Kaum zu glauben, dass ein Film, der so leise daherkommt wie 'Atem' aus dem Jahr 2009, so viele Wellen schlagen kann. Dieses südkoreanische Drama unter der Regie von Kim Ki-duk entfaltet sich in einer Weise, die sowohl faszinierend als auch verstörend ist. 'Atem' spielt in Südkorea und handelt von der unerwarteten und komplizierten Beziehung zwischen einer unglücklichen Hausfrau und einem zum Tode verurteilten Insassen. Kim Ki-duk, bekannt für seine bald totalitäre Kontrolle über den Filmprozess, nutzt minimale Dialoge und intensive visuelle Erzählung, um die Zuschauer zu fesseln.
Der Film beginnt mit Yeon, einer Frau, die sich in ihrer Ehe gefangen fühlt, da ihr Mann sie wenig beachtet. Auf der anderen Seite haben wir Jang Jin, einen Häftling, der wegen Mordes inhaftiert ist und keinen Lebenswillen mehr hat. Durch eine zufällige Nachricht über seinen Selbstmordversuch im Fernsehen wird Yeon auf ihn aufmerksam. Angetrieben von einer Mischung aus Mitgefühl und Rebellion gegen ihre eigene Lage, besucht sie ihn im Gefängnis und schafft damit eine seltsame Verbindung beider.
Kim Ki-duk gelingt es, durch die minimalistische Herangehensweise an Dialog und die Konzentration auf Alltagsdetails, die oft übersehen werden, eine intensive emotionale Ebene zu schaffen. Die Begegnungen zwischen Yeon und Jang Jin sind zunächst sprachlos und entwickeln sich zu einer wortlosen Verständigung. Dies wirft die Frage auf, wie viel Kommunikation tatsächlich notwendig ist, um sich verbunden zu fühlen.
Die visuelle Symbolik spielt eine wesentliche Rolle. Die Farben im Film – insbesondere die Verwendung von Weiß und Rot – erzählen ihre eigene Geschichte von Verlust, Vergebung und Hoffnung. Die Änderungen in der Farbe des Raums im Gefängnis sind nicht zufällig und spiegeln die wechselhaften innerlichen Zustände der Charaktere wider. Diese visuelle Metapher zeigt, wie Kunst als Ausdrucksmittel genutzt werden kann, um das Unaussprechliche zu vermitteln.

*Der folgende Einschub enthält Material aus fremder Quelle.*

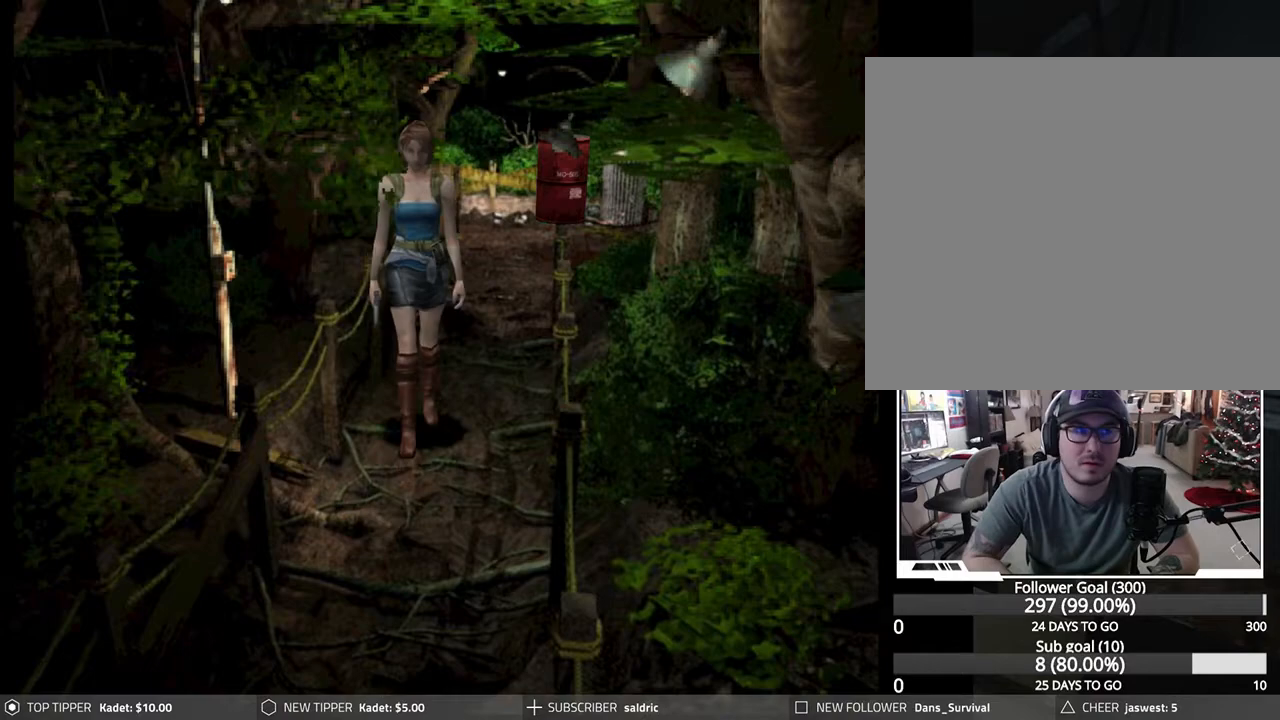
{"buttons": ["DPAD_DOWN"], "left_stick": "center", "events": []}
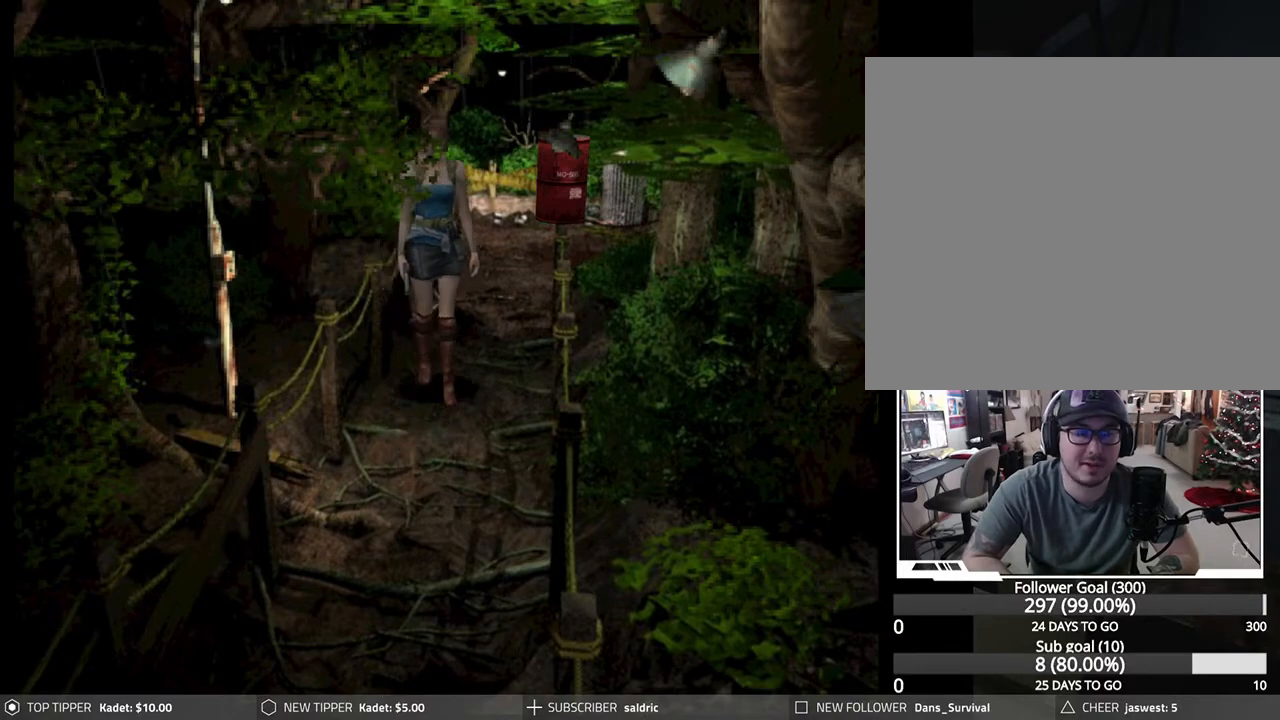
{"buttons": ["DPAD_DOWN"], "left_stick": "center", "events": []}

Während einige Zuschauer vielleicht die Langsamkeit und die scheinbare Passivität des Films bemängeln, argumentieren viele, dass dies gerade die Stärke von 'Atem' ausmacht. Kim fordert das Publikum heraus, wirklich hinzuschauen und sich mit der inneren Welt seiner Figuren auseinanderzusetzen. Dieser Entschleunigung in der Geschichte steht die Schnelllebigkeit unserer modernen Welt gegenüber, was eine bemerkenswerte Spannung erzeugt.
Aber was 'Atem' wirklich bemerkenswert macht, ist sein subtiles Spiel mit den moralischen und emotionalen Dilemmata. Statt moralische Urteile zu fällen, lädt der Film dazu ein, das Verhalten von Yeon und Jang Jin selbst zu interpretieren. In einer Ära, in der Antworten oft schwarz und weiß präsentiert werden, erinnert 'Atem' daran, dass das Leben oft in Grautönen geschieht.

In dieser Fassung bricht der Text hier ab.